異常瘢痕化を示す可能性があると思われるか、または異常瘢痕化を確かに示す対象に、アクチビン阻害剤または下流のシグナル伝達成分の阻害剤を投与する、請求項１〜１３のいずれか一項に記載のプロトコール。
下流のシグナル伝達成分が、結合組織増殖因子（ＣＴＧＦ）である、請求項１４に記載のプロトコール。
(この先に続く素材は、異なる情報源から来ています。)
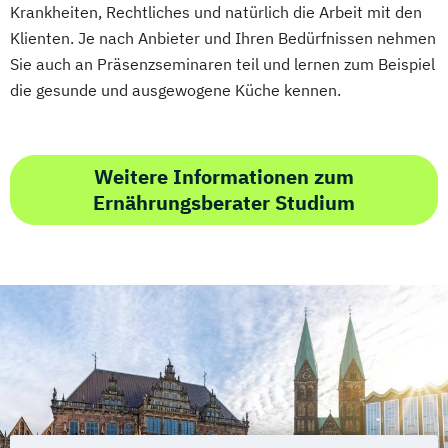
Gewichtsmanagement
Krankheiten, Rechtliches und natürlich die Arbeit mit den
Grundlagen der Ernährungsmedizin
Klienten. Je nach Anbieter und Ihren Bedürfnissen nehmen
Sie auch an Präsenzseminaren teil und lernen zum Beispiel
Grundlagen der Physikalischen Therapien
die gesunde und ausgewogene Küche kennen.
Grundlagen der Phytotherapie
Grundlagen der artgerechten Tierhaltung
Grundlagen der klassischen
Weitere Informationen zum
Naturheilverfahren
Ernährungsberater Studium
Heilpflanzenkunde
Heilpraktiker/-in
Heilpraktiker/-in Fachrichtung
"Akupunktur"
Heilpraktiker/-in Fachrichtung
"Ernährungsberatung/-medizin"
Heilpraktiker/-in Fachrichtung
"Heilpflanzenkunde"
Heilpraktiker/-in Fachrichtung "Klassische
Homöopathie"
アクチビン阻害剤が、ＴＧＦ−βアンタゴニスト、ＡＰ−１阻害剤、ｃＡＭＰ応答エレメント結合（ＣＲＥＢ）タンパク質の阻害剤またはプロスタグランジンＥ２（ＰＧＥ２）の阻害剤である、請求項１４または１５に記載のプロトコール。
ＴＧＦ−βアンタゴニストが、ＴＧＦ−β１、２または３アンタゴニストである、請求項１６に記載のプロトコール。
ＴＧＦ−βアンタゴニストが、フォリスタチン、ＰＢ−０１、あるいはＡＰ−１阻害剤またはこの機能性バリアントもしくはアイソフォームである、請求項１６または１７に記載のプロトコール。
抗アンドロゲン剤、抗菌剤、抗ウイルス剤、抗生剤、インスリン、麻酔剤またはエストロゲンを投与するステップをさらに含む、請求項１４〜１８のいずれか一項に記載のプロトコール。
抗アンドロゲンが、抗テストステロンである、請求項１９に記載の方法。
異常瘢痕形成のリスクを有すると思われる対象内またはこの対象上の、線維性症状または炎症性症状と関連する異常瘢痕形成の治療または予防における医薬の製造における、請求項１〜１３のいずれか一項に記載のプロトコールに基づく、アクチビン阻害剤の使用。
異常瘢痕形成のリスクを有すると思われる対象内またはこの対象上の、線維性症状またはこれと関連する炎症性症状の局所治療における、請求項１〜１３のいずれか一項に記載のプロトコールに基づく使用のためのアクチビン阻害剤。
線維性症状または炎症性症状が、皮膚の症状である、請求項２１に記載の使用、または請求項２２に記載のアクチビン阻害剤。
線維性症状または炎症性症状が、内部的創傷における症状である、請求項２１に記載の使用、または請求項２２に記載のアクチビン阻害剤。
内部的創傷が、腸または尿路の周囲に存在する、請求項２１に記載の使用、または請求項２２に記載のアクチビン阻害剤。
線維性症状が、ケロイドである、請求項２１に記載の使用、または請求項２２に記載のアクチビン阻害剤。
線維性症状が、デュピュイトラン病、乾癬、強皮症、湿疹、肥厚性瘢痕、熱傷、日光皮膚炎、黒色腫もしくは他のがん、カテーテル法を行った部位、または生検を行った部位であるか、またはそれにより増悪するものである、請求項２１に記載の使用、または請求項２２に記載のアクチビン阻害剤。
対象が、ヒトである、請求項２１に記載の使用、または請求項２２に記載のアクチビン阻害剤。